Ramai-ramai Tolak Keputusan Nadiem Buka Sekolah saat Pandemi

0

Pelita.online – Sejumlah pihak dan pegiat pendidikan menolak keputusan Menteri Pendidikan dan Kebudayaan Nadiem Makarim dalam membuka kembali kegiatan belajar mengajar di sekolah di tengah masa pandemi Covid-19. Keputusan tersebut dinilai tak memiliki dasar yang tepat.

“Kami meminta Nadiem untuk membatalkan keputusan membuat kegiatan belajar mengajar secara tatap muka di sekolah dalam rangka memberi perlindungan penuh pada hak kesehatan siswa dan tenaga pendidikan lainnya,” ujar Inisiator Koalisi Warga Lapor Covid-19, Irma Hidayana, dalam konferensi pers virtual, Senin (17/8).

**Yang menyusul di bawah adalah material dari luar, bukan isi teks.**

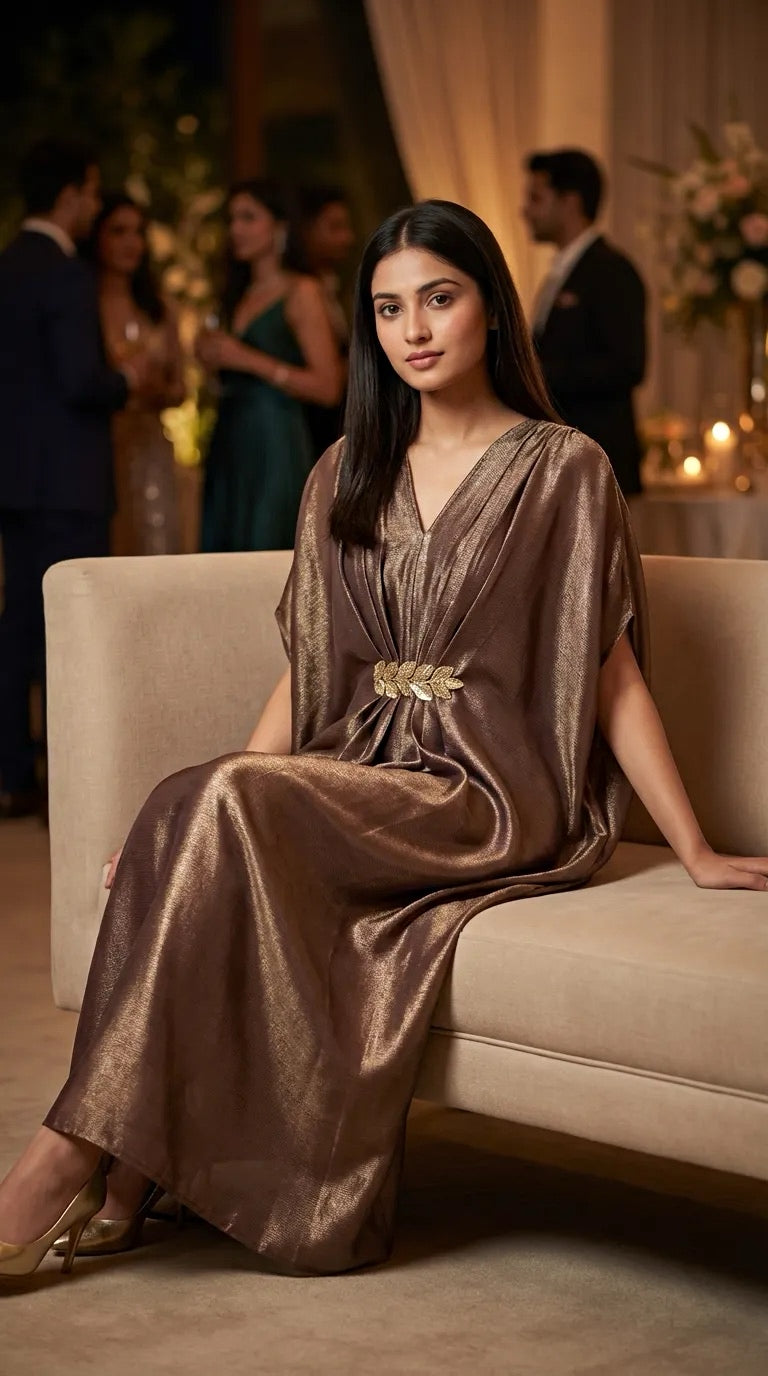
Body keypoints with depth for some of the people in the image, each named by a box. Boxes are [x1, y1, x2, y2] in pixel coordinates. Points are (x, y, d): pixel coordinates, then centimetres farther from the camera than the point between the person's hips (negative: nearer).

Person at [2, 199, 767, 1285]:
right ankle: (129, 1172, -29)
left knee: (228, 799, -30)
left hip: (492, 797, -4)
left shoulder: (561, 469, 2)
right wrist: (199, 814, 0)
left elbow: (612, 676, 1)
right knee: (195, 809, -29)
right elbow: (308, 668, 13)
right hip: (360, 778, 5)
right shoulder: (347, 477, 16)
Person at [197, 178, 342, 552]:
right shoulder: (237, 296, 19)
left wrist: (247, 359, -14)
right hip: (229, 450, 7)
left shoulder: (300, 292, -2)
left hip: (276, 448, -7)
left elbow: (327, 388, -11)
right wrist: (213, 358, 2)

Pernyataan sikap penolakan pembukaan sekolah di tengah pandemi ini ditandatangani oleh sejumlah lembaga seperti Federasi Guru Independen Indonesian, Federasi Serikat Guru Indonesia, Koalisi Guru Banten, LaporCovid19, YLBHI, Lokataru, Hakasasi.id, Transparansi Internasional Indonesia, serta Visi Integritas.

Alih-alih melancarkan proses belajar anak, pembukaan sekolah dinilai Irma bisa menjadi arena transmisi virus corona penyebab Covid-19.

Irma juga mengkritisi alasan kendala pembelajaran jarak jauh (PJJ) yang dijadikan pertimbangan untuk kembali membuka aktivitas sekolah. “Ini sangat tidak pantas. Tidak mungkin kendala PJJ ditukar dengan kesehatan bahkan nyawa siswa dan tenaga pendidikan,” kata dia.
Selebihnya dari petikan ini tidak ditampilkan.